RBG becomes the first woman and Jewish person to lie in state in the US Capitol. Her casket has just arrived.

The flag-draped casket of Associate Justice Ruth Bader Ginsburg arrives in the Great Hall at the U.S. Supreme Court, on September 23 in Washington, DC.
The flag-draped casket of Associate Justice Ruth Bader Ginsburg arrives in the Great Hall at the U.S. Supreme Court, on September 23 in Washington, DC. Andrew Harnik/Pool/Getty Images

In the weeks right before her death, Justice Ruth Bader Ginsburg was still conferring on cases, penning notes to friends and continuing to schedule social events, including a wedding that she was to officiate the day she died.

Ginsburg, who had been fighting complications from metastatic cancer of the pancreas, was taken to Johns Hopkins Hospital in Baltimore a week earlier, stayed for a few days, and returned home on September 11, according to two people familiar with the situation. Her medical condition during that time is not known, and the Supreme Court public information officer said on Thursday that the family did not wish to provide details of Ginsburg’s final days.

The 87-year-old justice’s situation turned severe the week of September 14, and she died the evening of September 18, surrounded by her family.

Until the sudden end, the woman who had become known as the “Notorious RBG” was living as if there would be more tomorrows.

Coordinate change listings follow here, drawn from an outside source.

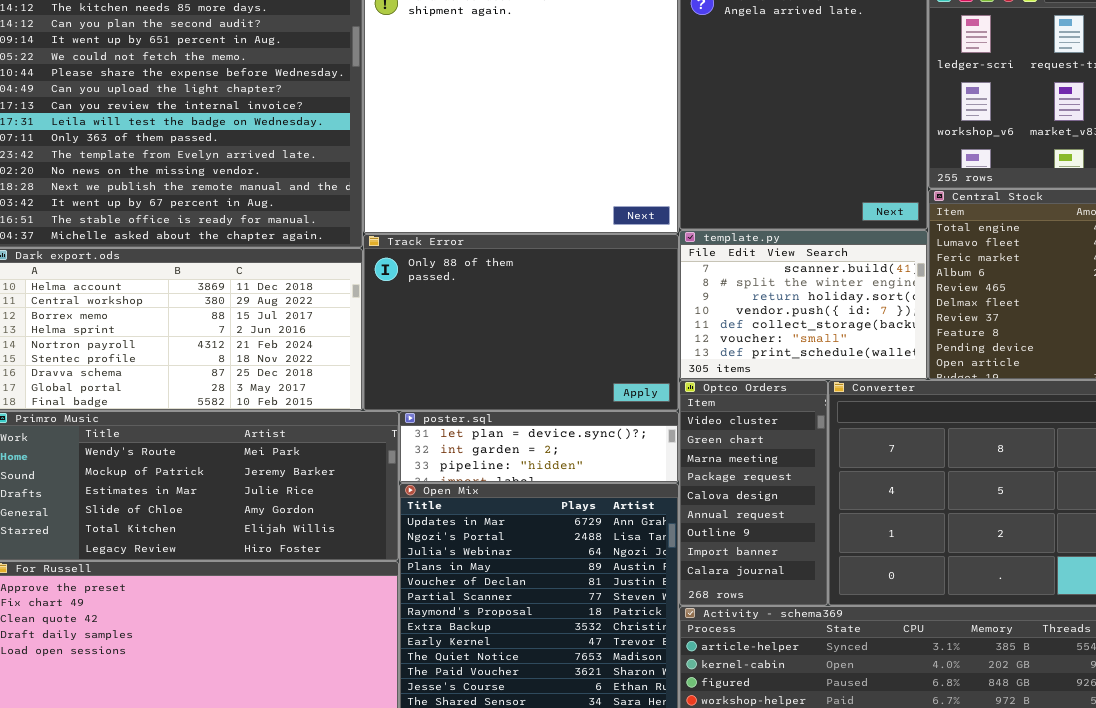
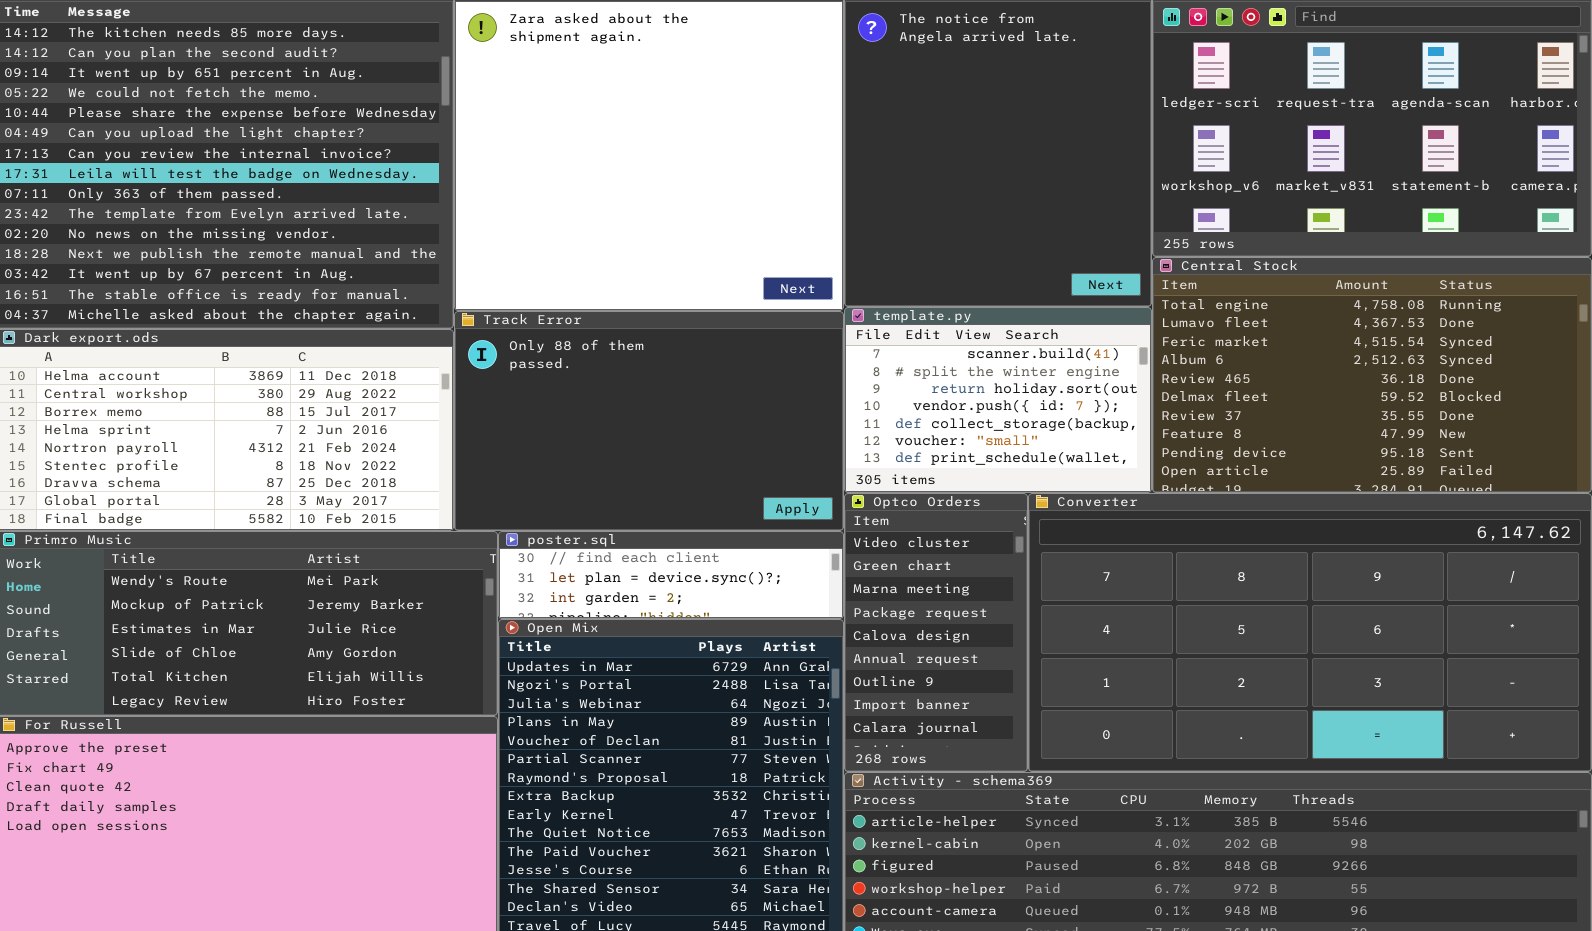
poster.sql: [399,411,679,483] -> [498,531,844,619], scrolled up 1 row

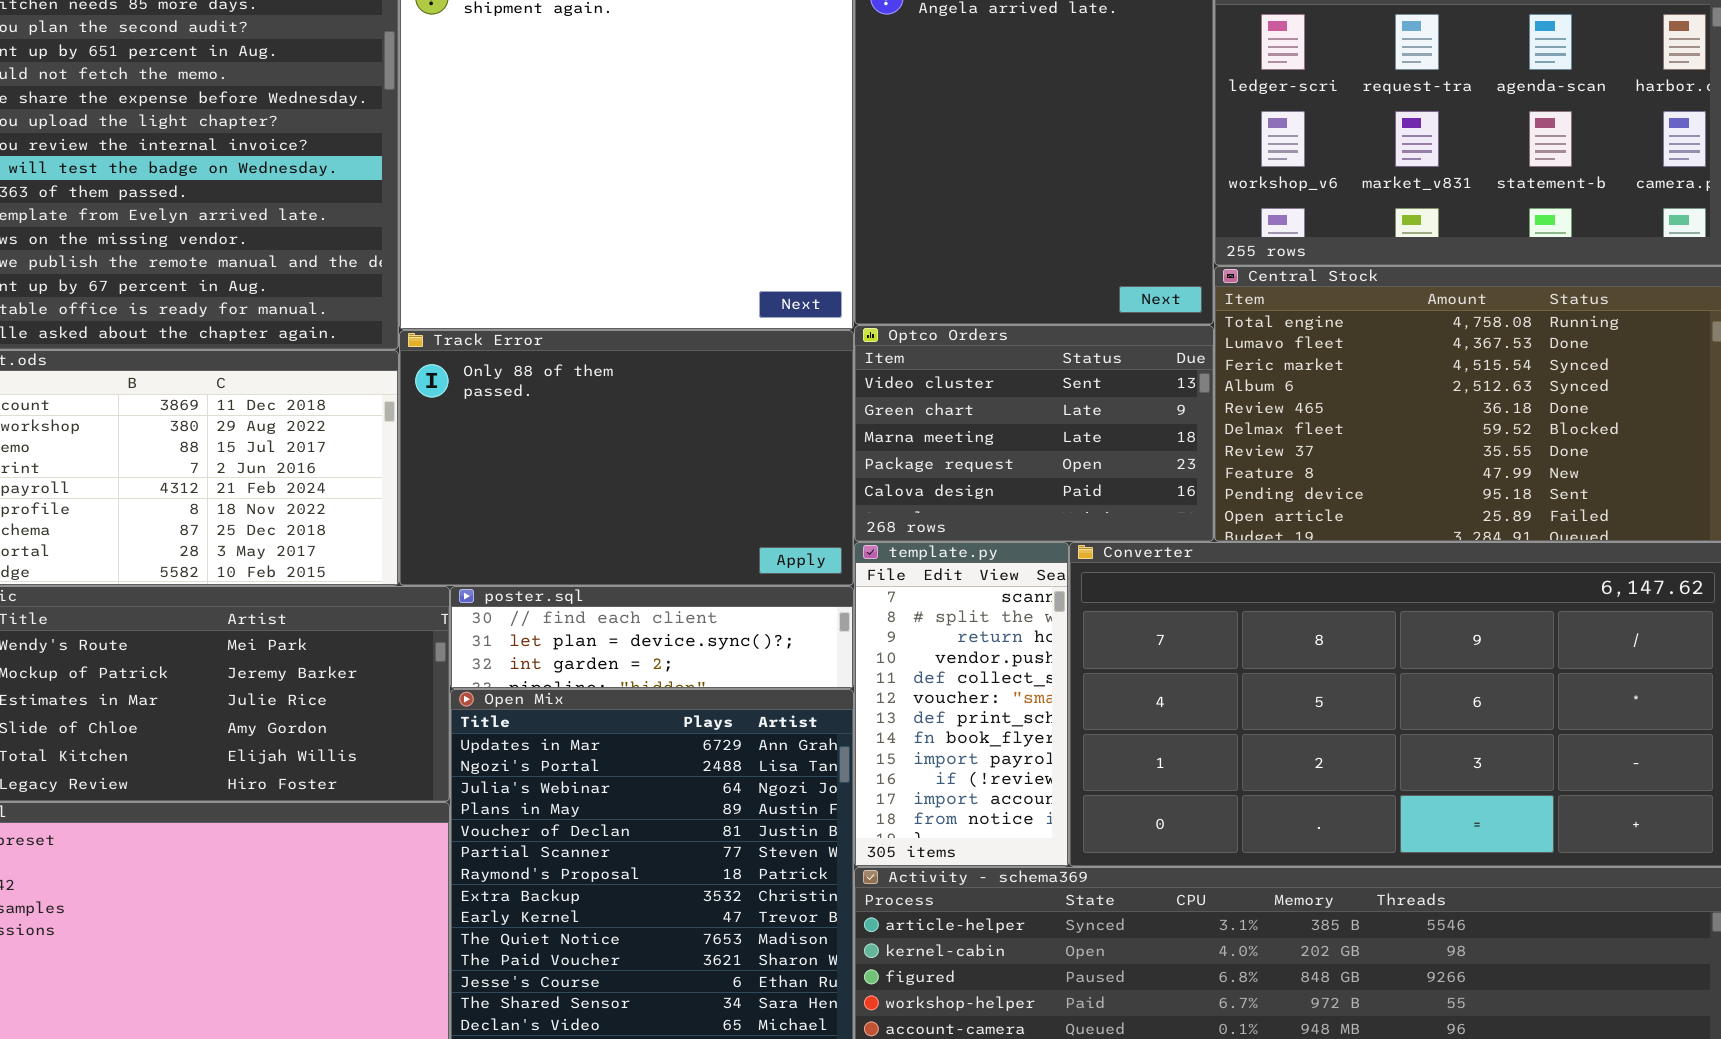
template.py: [844,307,1152,493] -> [854,542,1069,867], moved, resized
Optco Orders: [844,493,1028,772] -> [854,325,1214,542], moved, resized

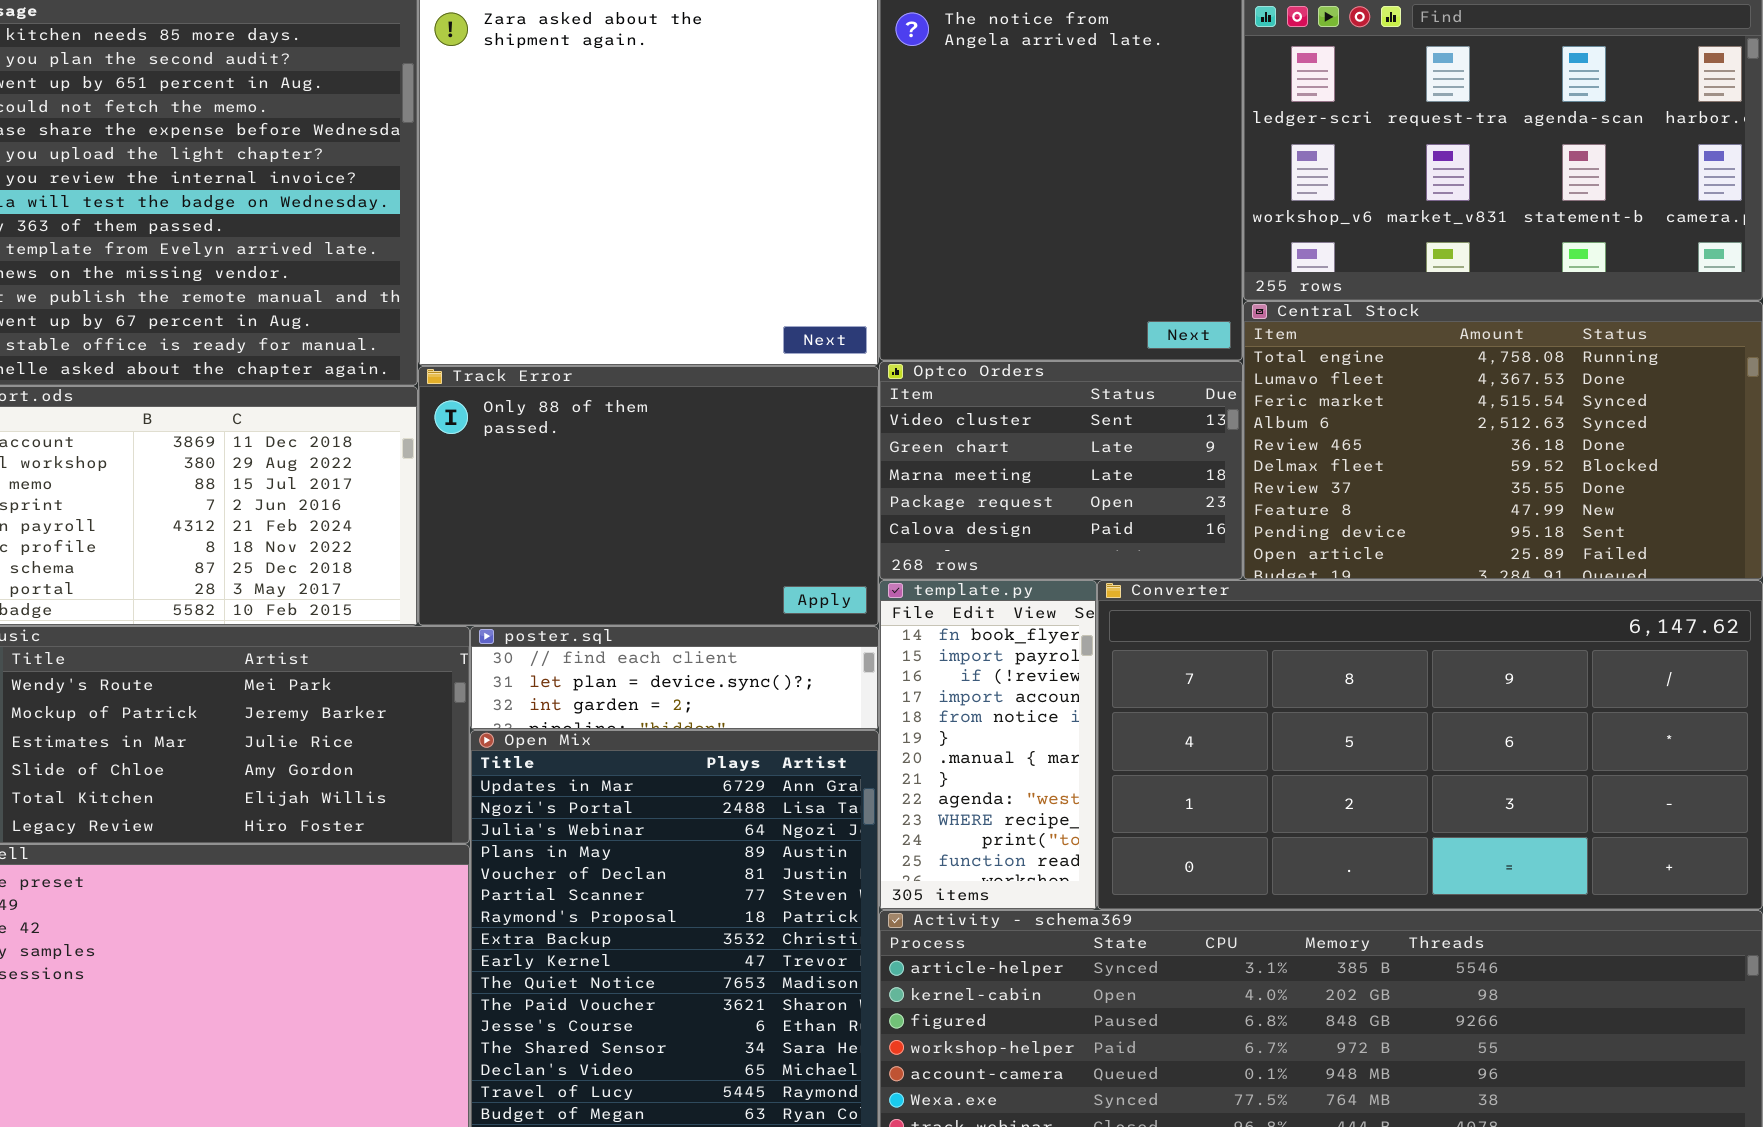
template.py: [854,542,1069,867] -> [879,580,1097,910], scrolled down 7 rows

An in-demand wedding officiant: Eric Motley, whose wedding she was to officiate the night of her death, was told two days earlier, without reference to Ginsburg’s medical condition, that the wedding would have to be postponed.

“I had been in touch with the chambers, in preparation for Friday,” Motley told CNN. “They said we need to push it back, let’s look at some other days.”

Motley, who wrote about the planned wedding with Ginsburg in an essay for the New York Times, told CNN that he and the justice had exchanged personal emails during the summer and that she had sent him an upbeat note and photograph of the two of them, speaking with a maestro during an opera reception, pre-coronavirus. Ginsburg and Motley, who came to Washington as a special assistant to President George W. Bush, first met in 2002 at a dinner party and realized they shared a love of music.

Ginsburg had planned to marry Motley and his fiancée in a quiet ceremony on a patio at her apartment. She had officiated at a similar outdoor ceremony last month, after which the newlyweds posted a photo on Twitter. Ginsburg, clad in her black judicial robe and one of her distinctive decorative collars, was sitting at a lectern between them.

Motley, executive vice president of the Aspen Institute, said of Ginsburg’s spirits in recent communications: “They were always good, always strong. This was a woman who was made to live. And she will live on.”